Capture of Marrakesh (1147)
| Date | 1147 |
| Location | Marrakesh, Morocco |
| Result | Almohad victory |

Belligerents
- Almohad Caliphate: Almoravid dynasty

Commanders and leaders
- Abd al-Mu'min: Ishaq ibn Ali †

Strength
- 40,000: 100,000

Casualties and losses
- Unknown: Heavy losses, 120,000 killed

= Almohad conquest of Marrakesh (1147) =

The Almohad Conquest of Marrakesh occurred in 1147 when the Almohad movement seized control of the Almoravid capital, Marrakesh.

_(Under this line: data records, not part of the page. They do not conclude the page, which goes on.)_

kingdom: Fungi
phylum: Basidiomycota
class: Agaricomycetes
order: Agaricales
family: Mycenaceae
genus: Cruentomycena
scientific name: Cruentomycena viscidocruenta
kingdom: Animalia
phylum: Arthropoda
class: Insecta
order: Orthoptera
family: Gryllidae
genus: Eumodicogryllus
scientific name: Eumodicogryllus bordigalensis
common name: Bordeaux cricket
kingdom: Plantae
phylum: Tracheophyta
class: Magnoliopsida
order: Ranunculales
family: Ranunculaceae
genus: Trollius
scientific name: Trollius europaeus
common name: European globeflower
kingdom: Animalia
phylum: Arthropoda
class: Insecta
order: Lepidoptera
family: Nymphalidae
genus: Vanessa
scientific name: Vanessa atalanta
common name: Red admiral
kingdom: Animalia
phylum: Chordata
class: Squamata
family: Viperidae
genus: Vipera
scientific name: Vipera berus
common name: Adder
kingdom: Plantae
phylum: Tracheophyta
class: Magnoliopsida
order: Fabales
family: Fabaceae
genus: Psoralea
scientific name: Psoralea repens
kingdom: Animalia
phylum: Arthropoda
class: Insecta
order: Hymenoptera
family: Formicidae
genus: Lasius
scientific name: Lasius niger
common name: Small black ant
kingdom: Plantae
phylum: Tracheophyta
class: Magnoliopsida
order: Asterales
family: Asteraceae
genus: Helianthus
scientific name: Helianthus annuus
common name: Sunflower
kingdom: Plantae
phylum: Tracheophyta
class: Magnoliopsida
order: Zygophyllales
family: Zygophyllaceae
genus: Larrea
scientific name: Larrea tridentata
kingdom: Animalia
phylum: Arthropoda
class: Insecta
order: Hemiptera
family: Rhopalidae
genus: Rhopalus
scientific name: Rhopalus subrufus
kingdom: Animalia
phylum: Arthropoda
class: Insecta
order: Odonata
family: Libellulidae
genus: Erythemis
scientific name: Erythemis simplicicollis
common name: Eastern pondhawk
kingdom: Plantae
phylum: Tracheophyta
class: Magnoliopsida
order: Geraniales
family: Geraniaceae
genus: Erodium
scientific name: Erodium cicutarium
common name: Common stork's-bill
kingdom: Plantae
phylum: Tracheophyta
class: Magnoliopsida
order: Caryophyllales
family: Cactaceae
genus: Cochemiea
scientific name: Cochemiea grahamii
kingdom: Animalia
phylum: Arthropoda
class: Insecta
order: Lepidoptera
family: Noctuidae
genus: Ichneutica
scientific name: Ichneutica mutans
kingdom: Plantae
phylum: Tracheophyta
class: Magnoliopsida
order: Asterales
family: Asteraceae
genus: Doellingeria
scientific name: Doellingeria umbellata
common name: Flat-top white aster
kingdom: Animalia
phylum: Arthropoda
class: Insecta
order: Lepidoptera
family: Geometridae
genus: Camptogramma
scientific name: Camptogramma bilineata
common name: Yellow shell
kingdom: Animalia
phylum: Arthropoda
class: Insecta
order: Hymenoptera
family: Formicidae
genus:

Almoravid Emir Ishaq ibn Ali's troops managed to maintain their hold on the city until Abd al-Mu'min led Almohad forces successfully penetrated the city's defenses after an extended siege. Before this event, the Almohads had already gained control over a significant portion of Almoravid territories in North Africa and al-Andalus.

== Background ==
The Almohad movement, initiated by Ibn Tumart, sought to overthrow the ruling Almoravid dynasty.

In 1130 the Almohads were defeated in an attempt to conquer Marrakesh from the Almoravids in the Battle of al-Buhayra. Ibn Tumart died in this battle and was succeeded by Abd al-Mu’min, who was to capture Marrakesh in 1147.

==Campaign==
Abd al-Mu’min left Sūs in 1141 and began a long campaign working his way around the mountains conquering the High Atlas, Middle Atlas, and the Rif. He reached his native land of Tlemcen in 1142/1143 where he recruited members of his tribe, the Kumiya, and other associated groups who were then incorporated into the Almohad army. The next year in 1144 he defeated an Almoravid army allied with a Christian Militia. In 1145 he defeated the Almoravids, captured Oran and Tetouan, and killed the Almoravid king Tashfin ibn Ali. He later conquered Fez after a nine-month siege.

===Capture of Marrakesh===
In 1146-1147 Abd al-Mu’min completed the conquest of Morocco when he conquered Marrakesh after an eleven-month siege. Abd al-Mu’min executed the last Almoravid ruler and proceeded to massacre the Lamtuna Berbers. He made Marrakesh the capital of the Almohads. A Jew from Sijilmasa named Solomon reported that during Abd al-Mu’mins conquest of Fez 100,000 Muslims and Jews were killed and in Marrakesh 120,000, and although this is not to be taken literally, it corresponds with Arabic sources that mention how the male population was put to the sword while the female population was sold into slavery.

In the same year of the capture of Marrakesh, Abd al-Mu’min invaded Al-Andalus and between 1147/1148 gained possession of the southwestern quadrant of the Iberian peninsula.